Exercise set
a: In the article about Cosmos: Possible Worlds, in what year did Ann Druyan co-write the original Cosmos?
b: In the article about Cosmos: Possible Worlds, swap "husband" for "partner" and write out the part that opens with the words "You can’t speak" and closes with "is still relevant.".
c: Pick up the article about Cosmos: Possible Worlds after its final sentence and carry it on.

Document passage

Cosmos

Cosmos: Possible Worlds deconstructed, part 2 with Ann Druyan

You can’t speak about Cosmos: Possible Worlds without mentioning Ann Druyan. Ann is not only one of the leading lights in science communication and education, but she is the architect of the Cosmos brand.

Ann co-wrote the original Cosmos in 1981 with her husband Carl Sagan, and has been the driving force between the two follow-up series since. So as Cosmos: Possible Worlds airs its season finale tonight on NatGeo (at 8:00 p.m. ET/PT with two back-to-back episodes), I re-connected with Ann to discuss what about this franchise still excites her decades later and why the series is still relevant.

“I don’t want to tell the stories that don’t move me or don’t excite me,” she explained. “Carl used to say – which was why he did so much public outreach when he such was a busy working scientist – he would say, ‘When you’re in love, you want to tell the world.’ And that’s how I feel about these stories. There’s not one of them that I don’t feel a certain degree of excitement about and if I don’t, it’s not going to be in Cosmos.

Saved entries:
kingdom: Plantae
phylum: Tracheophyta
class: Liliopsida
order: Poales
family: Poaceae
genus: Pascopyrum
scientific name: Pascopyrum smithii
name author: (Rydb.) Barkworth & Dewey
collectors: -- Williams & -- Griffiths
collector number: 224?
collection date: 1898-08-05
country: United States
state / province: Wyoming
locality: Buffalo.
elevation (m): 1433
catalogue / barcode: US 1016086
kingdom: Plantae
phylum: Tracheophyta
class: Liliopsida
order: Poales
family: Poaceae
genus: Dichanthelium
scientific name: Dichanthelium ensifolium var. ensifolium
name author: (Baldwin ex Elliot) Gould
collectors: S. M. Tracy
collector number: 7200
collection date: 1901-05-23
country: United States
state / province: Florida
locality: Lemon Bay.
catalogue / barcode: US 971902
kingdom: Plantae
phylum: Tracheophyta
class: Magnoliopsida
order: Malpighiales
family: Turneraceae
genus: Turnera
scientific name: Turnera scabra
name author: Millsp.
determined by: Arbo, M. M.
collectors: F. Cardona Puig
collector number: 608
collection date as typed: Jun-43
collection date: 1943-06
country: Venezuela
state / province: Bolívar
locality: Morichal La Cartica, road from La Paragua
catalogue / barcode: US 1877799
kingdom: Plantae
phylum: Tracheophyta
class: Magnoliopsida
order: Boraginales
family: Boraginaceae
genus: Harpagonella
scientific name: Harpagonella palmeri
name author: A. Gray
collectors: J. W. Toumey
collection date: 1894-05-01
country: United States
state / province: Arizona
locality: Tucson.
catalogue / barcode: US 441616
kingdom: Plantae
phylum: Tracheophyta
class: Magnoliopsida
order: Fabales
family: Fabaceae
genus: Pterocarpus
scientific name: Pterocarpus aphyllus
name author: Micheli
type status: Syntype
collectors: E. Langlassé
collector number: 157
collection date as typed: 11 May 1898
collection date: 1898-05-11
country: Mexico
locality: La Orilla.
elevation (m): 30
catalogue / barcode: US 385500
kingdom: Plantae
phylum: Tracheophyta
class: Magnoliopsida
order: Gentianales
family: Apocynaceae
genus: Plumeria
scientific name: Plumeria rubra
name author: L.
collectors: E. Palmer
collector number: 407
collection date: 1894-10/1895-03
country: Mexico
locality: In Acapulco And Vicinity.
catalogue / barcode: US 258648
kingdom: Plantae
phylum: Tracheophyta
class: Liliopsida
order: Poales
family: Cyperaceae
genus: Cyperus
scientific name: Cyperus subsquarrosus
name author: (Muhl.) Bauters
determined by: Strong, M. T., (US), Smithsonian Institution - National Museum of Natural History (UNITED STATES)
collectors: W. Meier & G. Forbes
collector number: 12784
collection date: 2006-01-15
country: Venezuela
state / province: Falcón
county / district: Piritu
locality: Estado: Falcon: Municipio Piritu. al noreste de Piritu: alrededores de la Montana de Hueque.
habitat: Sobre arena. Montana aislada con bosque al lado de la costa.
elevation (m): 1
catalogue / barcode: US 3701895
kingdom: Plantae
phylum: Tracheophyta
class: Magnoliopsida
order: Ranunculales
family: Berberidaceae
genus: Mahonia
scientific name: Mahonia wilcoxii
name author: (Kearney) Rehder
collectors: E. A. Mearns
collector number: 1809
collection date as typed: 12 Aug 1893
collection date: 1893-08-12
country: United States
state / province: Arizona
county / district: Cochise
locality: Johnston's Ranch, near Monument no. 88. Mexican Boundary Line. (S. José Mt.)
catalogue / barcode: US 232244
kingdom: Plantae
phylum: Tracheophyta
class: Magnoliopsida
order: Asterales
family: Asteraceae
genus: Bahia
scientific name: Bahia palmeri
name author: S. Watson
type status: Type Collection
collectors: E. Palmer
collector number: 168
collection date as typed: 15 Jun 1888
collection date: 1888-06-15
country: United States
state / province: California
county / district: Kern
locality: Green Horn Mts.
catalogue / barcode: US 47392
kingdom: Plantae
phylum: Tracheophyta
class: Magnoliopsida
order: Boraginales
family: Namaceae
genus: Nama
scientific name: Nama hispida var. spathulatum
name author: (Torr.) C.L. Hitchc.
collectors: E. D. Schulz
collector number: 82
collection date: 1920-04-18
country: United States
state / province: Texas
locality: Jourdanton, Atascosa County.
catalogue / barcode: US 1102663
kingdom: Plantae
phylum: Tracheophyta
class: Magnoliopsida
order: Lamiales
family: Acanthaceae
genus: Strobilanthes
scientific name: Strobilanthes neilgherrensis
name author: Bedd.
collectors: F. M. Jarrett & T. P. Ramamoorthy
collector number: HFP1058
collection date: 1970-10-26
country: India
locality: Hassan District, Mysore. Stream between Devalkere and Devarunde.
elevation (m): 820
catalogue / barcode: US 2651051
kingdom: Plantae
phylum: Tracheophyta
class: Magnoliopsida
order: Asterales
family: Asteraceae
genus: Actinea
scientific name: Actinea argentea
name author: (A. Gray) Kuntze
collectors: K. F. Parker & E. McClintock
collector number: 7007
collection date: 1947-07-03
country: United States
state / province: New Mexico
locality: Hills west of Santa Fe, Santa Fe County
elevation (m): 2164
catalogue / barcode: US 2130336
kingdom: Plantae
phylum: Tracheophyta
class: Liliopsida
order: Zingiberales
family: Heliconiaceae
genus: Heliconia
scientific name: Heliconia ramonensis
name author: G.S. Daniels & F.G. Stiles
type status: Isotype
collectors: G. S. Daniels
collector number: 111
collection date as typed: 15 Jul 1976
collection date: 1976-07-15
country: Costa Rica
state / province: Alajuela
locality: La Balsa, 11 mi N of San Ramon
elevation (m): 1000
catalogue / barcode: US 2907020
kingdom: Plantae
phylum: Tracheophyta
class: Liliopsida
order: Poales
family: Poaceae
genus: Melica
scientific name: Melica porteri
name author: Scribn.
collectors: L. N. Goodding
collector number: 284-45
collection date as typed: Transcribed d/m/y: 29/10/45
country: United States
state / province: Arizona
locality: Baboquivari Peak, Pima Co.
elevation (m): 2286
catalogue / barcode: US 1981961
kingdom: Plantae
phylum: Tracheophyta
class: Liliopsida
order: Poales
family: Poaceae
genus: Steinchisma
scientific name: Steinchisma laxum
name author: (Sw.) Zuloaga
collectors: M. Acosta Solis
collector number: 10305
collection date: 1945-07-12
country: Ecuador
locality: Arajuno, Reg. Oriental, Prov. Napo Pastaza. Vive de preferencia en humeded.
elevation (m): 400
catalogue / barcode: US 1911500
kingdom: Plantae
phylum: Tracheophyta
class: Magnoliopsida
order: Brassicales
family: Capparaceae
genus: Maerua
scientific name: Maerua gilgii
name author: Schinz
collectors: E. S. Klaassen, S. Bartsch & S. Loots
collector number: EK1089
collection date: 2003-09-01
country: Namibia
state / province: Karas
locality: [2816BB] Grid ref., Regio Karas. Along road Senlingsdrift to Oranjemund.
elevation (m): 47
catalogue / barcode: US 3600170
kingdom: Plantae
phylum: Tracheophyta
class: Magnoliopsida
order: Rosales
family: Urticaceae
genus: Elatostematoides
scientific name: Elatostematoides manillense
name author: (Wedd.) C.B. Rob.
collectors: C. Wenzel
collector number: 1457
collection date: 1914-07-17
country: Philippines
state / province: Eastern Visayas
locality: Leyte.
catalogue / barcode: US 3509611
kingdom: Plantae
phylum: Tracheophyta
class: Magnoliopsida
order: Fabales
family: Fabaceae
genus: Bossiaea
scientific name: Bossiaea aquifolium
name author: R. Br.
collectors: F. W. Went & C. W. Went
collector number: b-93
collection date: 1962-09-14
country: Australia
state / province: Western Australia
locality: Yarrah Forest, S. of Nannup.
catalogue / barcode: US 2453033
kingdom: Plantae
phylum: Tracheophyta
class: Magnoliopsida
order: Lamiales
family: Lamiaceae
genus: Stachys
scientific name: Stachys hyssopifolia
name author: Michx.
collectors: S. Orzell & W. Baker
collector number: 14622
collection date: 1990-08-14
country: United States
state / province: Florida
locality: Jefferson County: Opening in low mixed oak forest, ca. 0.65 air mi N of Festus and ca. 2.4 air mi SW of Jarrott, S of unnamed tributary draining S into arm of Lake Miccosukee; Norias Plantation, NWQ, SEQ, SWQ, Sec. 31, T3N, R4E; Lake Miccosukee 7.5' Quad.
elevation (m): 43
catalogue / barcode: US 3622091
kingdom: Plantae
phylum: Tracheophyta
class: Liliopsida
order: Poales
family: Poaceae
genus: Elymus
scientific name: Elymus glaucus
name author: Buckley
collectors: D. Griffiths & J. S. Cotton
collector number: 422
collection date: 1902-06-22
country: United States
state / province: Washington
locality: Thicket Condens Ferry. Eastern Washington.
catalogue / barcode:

Written responses
a: 1981

b:
You can’t speak about Cosmos: Possible Worlds without mentioning Ann Druyan. Ann is not only one of the leading lights in science communication and education, but she is the architect of the Cosmos brand.

Ann co-wrote the original Cosmos in 1981 with her partner Carl Sagan, and has been the driving force between the two follow-up series since. So as Cosmos: Possible Worlds airs its season finale tonight on NatGeo (at 8:00 p.m. ET/PT with two back-to-back episodes), I re-connected with Ann to discuss what about this franchise still excites her decades later and why the series is still relevant.

c:
“We don’t feel that there’s some kind of obligatory amount of science that we have to cover as if it were a curriculum. We are following the inspiration and the excitement of conveying this information in the most compelling way we know how,” Ann continued. “And if it doesn’t move me or Brannon Braga, my co-writer, then we’re going to skip it.

“But one of the joys of writing a book and writing the show is the discovery, during the course of research, of untold stories or stories that make a scientific idea come to life.”

Read More: Neil deGrasse Tyson calls Ann Druyan ‘boundlessly creative’ in making of Cosmos

Ann also spoke about the impact that she hopes Cosmos: Possible Worlds leaves on the audience, particularly as it’s airing during the coronavirus pandemic that is causing many to look at the world we know in an entirely different fashion.

“The more you study the history of our species and the history of life, you realize that’s there no refuge from change. There’s no safe place in life. Life is dangerous and it always has been,” she reflected. “But we are descended from people who had their backs to the wall…and we’re here because of their struggles and their courage and their strength to go on and we have that in us.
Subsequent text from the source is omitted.